Logan's tracheostomy secretions were very thick and yellow after surgery. The anesthesiologist gave him a medication to dry up his secretions. It did the trick so well that even the next morning they were thick. I was on high alert as we could not give him his vest treatment the night before as his abdomen was so sensitive. He was so lethargic from all the pain meds that he wasn't moving much or coughing. Thankfully by mid-morning things were improving.
I was very nervous even going to the bathroom or falling asleep while we were there. The rooms at the hospital are very nice but are so quiet the nurses can't hear him and don't see him very well through the window. Plus we were on a floor that doesn't take care of tracheostomy kids very often. Now that he is having seizures, I am scared to even leave him to go into another room. So I was stuck in the room until Joel arrived at lunchtime the next day.
As alway, the elusive discharge date is an interesting game to play. We always put in our guesses as to when Logan will go home. Most of the doctors felt he would stay a few days. I thought we would at least stay two nights. The surgical resident saw Logan in the morning and made it sound like he would stay another night. The Pediatrician and his team came a little later and felt there was no reason to keep Logan.
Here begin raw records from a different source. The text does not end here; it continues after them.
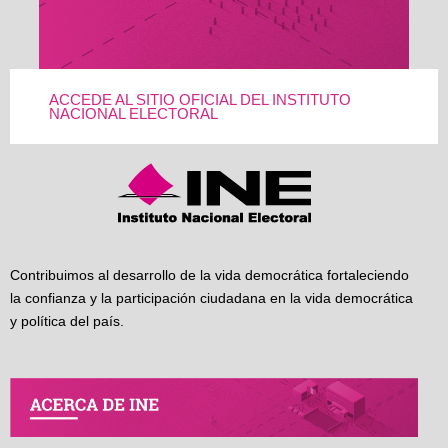
ACCEDE AL SITIO OFICIAL DEL INSTITUTO
NACIONAL ELECTORAL
Contribuimos al desarrollo de la vida democrática fortaleciendo
la confianza y la participación ciudadana en la vida democrática
y política del país.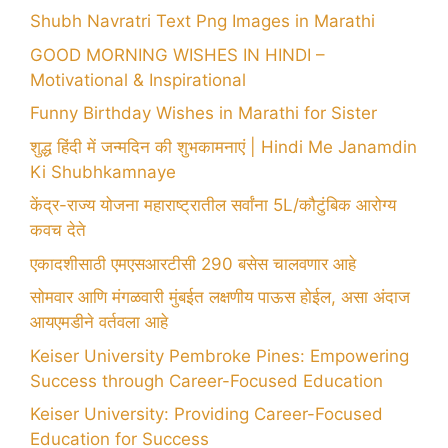
Shubh Navratri Text Png Images in Marathi
GOOD MORNING WISHES IN HINDI –
Motivational & Inspirational
Funny Birthday Wishes in Marathi for Sister
शुद्ध हिंदी में जन्मदिन की शुभकामनाएं | Hindi Me Janamdin
Ki Shubhkamnaye
केंद्र-राज्य योजना महाराष्ट्रातील सर्वांना 5L/कौटुंबिक आरोग्य
कवच देते
एकादशीसाठी एमएसआरटीसी 290 बसेस चालवणार आहे
सोमवार आणि मंगळवारी मुंबईत लक्षणीय पाऊस होईल, असा अंदाज
आयएमडीने वर्तवला आहे
Keiser University Pembroke Pines: Empowering
Success through Career-Focused Education
Keiser University: Providing Career-Focused
Education for Success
He said there were some kiddos in the hospital with bad viruses so it would be best for us to get home as soon as possible.
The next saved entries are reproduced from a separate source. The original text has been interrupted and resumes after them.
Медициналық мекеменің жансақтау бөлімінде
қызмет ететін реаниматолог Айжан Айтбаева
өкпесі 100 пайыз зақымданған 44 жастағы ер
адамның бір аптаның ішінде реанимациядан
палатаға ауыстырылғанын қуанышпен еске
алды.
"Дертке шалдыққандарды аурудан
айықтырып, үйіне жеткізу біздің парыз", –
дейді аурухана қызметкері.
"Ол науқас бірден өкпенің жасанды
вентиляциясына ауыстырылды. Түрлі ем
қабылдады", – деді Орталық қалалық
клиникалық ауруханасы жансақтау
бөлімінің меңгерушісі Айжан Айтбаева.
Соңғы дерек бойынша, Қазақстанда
I was frustrated when we were discharged as the doctors didn't want us to start feeding Logan into his G Tube. I was confused. I thought that was the goal of keeping him in the hospital, to start feedings and see how he tolerates. I am not sure if it was a miscommunication between our surgeon and myself or if the different doctors working had a different plan. It wasn't the end of the world but I was frustrated not knowing what our plan would be. Thankfully our surgeon called in a few days to check in. He was suprised at how quickly Logan recovered and thought he may still be in the hospital when he returned on Monday. Logan is a rock star!!
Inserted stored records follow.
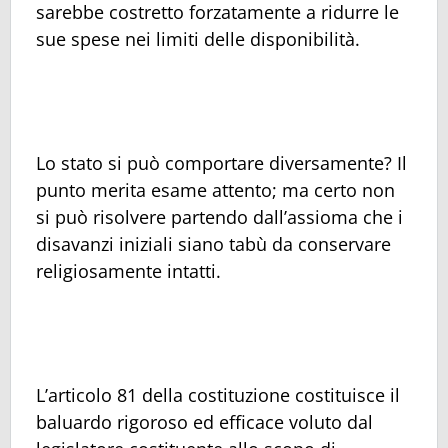
sarebbe costretto forzatamente a ridurre le
sue spese nei limiti delle disponibilità.
Lo stato si può comportare diversamente? Il
punto merita esame attento; ma certo non
si può risolvere partendo dall’assioma che i
disavanzi iniziali siano tabù da conservare
religiosamente intatti.
L’articolo 81 della costituzione costituisce il
baluardo rigoroso ed efficace voluto dal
So now we are advancing feedings into his stomach very slowly. He hasn't been fed directly into his stomach for over two years. I'm sure his stomach is a little shocked. When we do feed him, he is tolerating it really well. I am praying his current feeding tube lasts another week. We aren't quite ready to go away from the GJ Tube and move to the G Tube. Crossing my fingers!
Logan is still having about 2-5 seizures a day. They are upsetting as he "screams" through his trach when it happens. The seizures have occassionally been more vigorous and lasting longer. So far
never more than 30 seconds. I am so scared he will have a big seizure requiring rescue medications. Prayers he doesn't. Logan's neurologist is working to increase his medications to try and control the seizures. We are about a week or so in from the last change and have seen little to no improvment.
On a happy note, Logan's new bed is arriving tomorrow. It is still like a crib with hospital bed qualities. It will be twin sized and have the ability to have the head raised. I am excited because now I can crawl in with him and cuddle. It will be a tight fit in his room but who cares!
Now that the weather is warming, Logan has been out on a few walks with his nurses. I can't wait to get him out and about now that we aren't in a deep freeze!